- _REQUIRED ACTION_: Without changing anything, transcribe all of the entries.

(Structured page parsing data)
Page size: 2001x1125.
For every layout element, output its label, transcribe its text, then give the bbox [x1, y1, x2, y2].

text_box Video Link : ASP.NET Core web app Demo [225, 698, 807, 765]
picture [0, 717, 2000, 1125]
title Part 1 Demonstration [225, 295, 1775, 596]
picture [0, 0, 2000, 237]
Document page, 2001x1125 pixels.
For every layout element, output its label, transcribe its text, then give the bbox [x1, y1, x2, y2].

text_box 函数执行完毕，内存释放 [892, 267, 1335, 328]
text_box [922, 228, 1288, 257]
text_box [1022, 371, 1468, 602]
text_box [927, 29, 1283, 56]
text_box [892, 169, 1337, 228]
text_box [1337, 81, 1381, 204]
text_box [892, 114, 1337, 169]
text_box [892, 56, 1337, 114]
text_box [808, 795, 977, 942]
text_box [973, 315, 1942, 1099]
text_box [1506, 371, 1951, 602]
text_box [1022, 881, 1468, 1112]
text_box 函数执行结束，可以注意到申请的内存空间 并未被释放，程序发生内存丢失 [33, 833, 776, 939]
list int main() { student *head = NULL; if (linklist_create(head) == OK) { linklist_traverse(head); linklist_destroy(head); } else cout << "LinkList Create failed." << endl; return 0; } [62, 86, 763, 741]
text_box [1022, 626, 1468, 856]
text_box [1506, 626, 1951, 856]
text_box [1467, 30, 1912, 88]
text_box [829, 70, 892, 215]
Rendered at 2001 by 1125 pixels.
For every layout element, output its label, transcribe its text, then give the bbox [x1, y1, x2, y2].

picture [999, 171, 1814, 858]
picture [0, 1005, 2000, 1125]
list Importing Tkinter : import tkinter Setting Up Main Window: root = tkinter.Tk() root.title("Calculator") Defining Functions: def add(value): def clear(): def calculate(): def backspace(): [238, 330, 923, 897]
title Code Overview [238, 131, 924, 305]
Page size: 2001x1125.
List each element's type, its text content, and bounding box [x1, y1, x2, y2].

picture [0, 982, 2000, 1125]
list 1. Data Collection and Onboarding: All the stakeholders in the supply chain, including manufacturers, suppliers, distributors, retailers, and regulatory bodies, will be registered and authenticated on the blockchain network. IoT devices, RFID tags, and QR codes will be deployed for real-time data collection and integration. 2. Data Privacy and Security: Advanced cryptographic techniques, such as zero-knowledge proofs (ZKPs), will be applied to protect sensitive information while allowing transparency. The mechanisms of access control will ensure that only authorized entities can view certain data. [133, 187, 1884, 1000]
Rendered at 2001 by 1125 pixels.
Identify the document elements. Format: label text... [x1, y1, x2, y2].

- _WRITTEN ANSWER_:
Page size: 2001x1125.
For every layout element, output its label, transcribe its text, then give the bbox [x1, y1, x2, y2].

text_box Video Link : ASP.NET Core web app Demo [225, 698, 807, 765]
picture [0, 717, 2000, 1125]
title Part 1 Demonstration [225, 295, 1775, 596]
picture [0, 0, 2000, 237]
Document page, 2001x1125 pixels.
For every layout element, output its label, transcribe its text, then give the bbox [x1, y1, x2, y2].

text_box 函数执行完毕，内存释放 [892, 267, 1335, 328]
text_box [922, 228, 1288, 257]
text_box [1022, 371, 1468, 602]
text_box [927, 29, 1283, 56]
text_box [892, 169, 1337, 228]
text_box [1337, 81, 1381, 204]
text_box [892, 114, 1337, 169]
text_box [892, 56, 1337, 114]
text_box [808, 795, 977, 942]
text_box [973, 315, 1942, 1099]
text_box [1506, 371, 1951, 602]
text_box [1022, 881, 1468, 1112]
text_box 函数执行结束，可以注意到申请的内存空间 并未被释放，程序发生内存丢失 [33, 833, 776, 939]
list int main() { student *head = NULL; if (linklist_create(head) == OK) { linklist_traverse(head); linklist_destroy(head); } else cout << "LinkList Create failed." << endl; return 0; } [62, 86, 763, 741]
text_box [1022, 626, 1468, 856]
text_box [1506, 626, 1951, 856]
text_box [1467, 30, 1912, 88]
text_box [829, 70, 892, 215]
Rendered at 2001 by 1125 pixels.
For every layout element, output its label, transcribe its text, then give the bbox [x1, y1, x2, y2].

picture [999, 171, 1814, 858]
picture [0, 1005, 2000, 1125]
list Importing Tkinter : import tkinter Setting Up Main Window: root = tkinter.Tk() root.title("Calculator") Defining Functions: def add(value): def clear(): def calculate(): def backspace(): [238, 330, 923, 897]
title Code Overview [238, 131, 924, 305]
Page size: 2001x1125.
List each element's type, its text content, and bounding box [x1, y1, x2, y2].

picture [0, 982, 2000, 1125]
list 1. Data Collection and Onboarding: All the stakeholders in the supply chain, including manufacturers, suppliers, distributors, retailers, and regulatory bodies, will be registered and authenticated on the blockchain network. IoT devices, RFID tags, and QR codes will be deployed for real-time data collection and integration. 2. Data Privacy and Security: Advanced cryptographic techniques, such as zero-knowledge proofs (ZKPs), will be applied to protect sensitive information while allowing transparency. The mechanisms of access control will ensure that only authorized entities can view certain data. [133, 187, 1884, 1000]
Rendered at 2001 by 1125 pixels.
Identify the document elements. Format: label text... [x1, y1, x2, y2].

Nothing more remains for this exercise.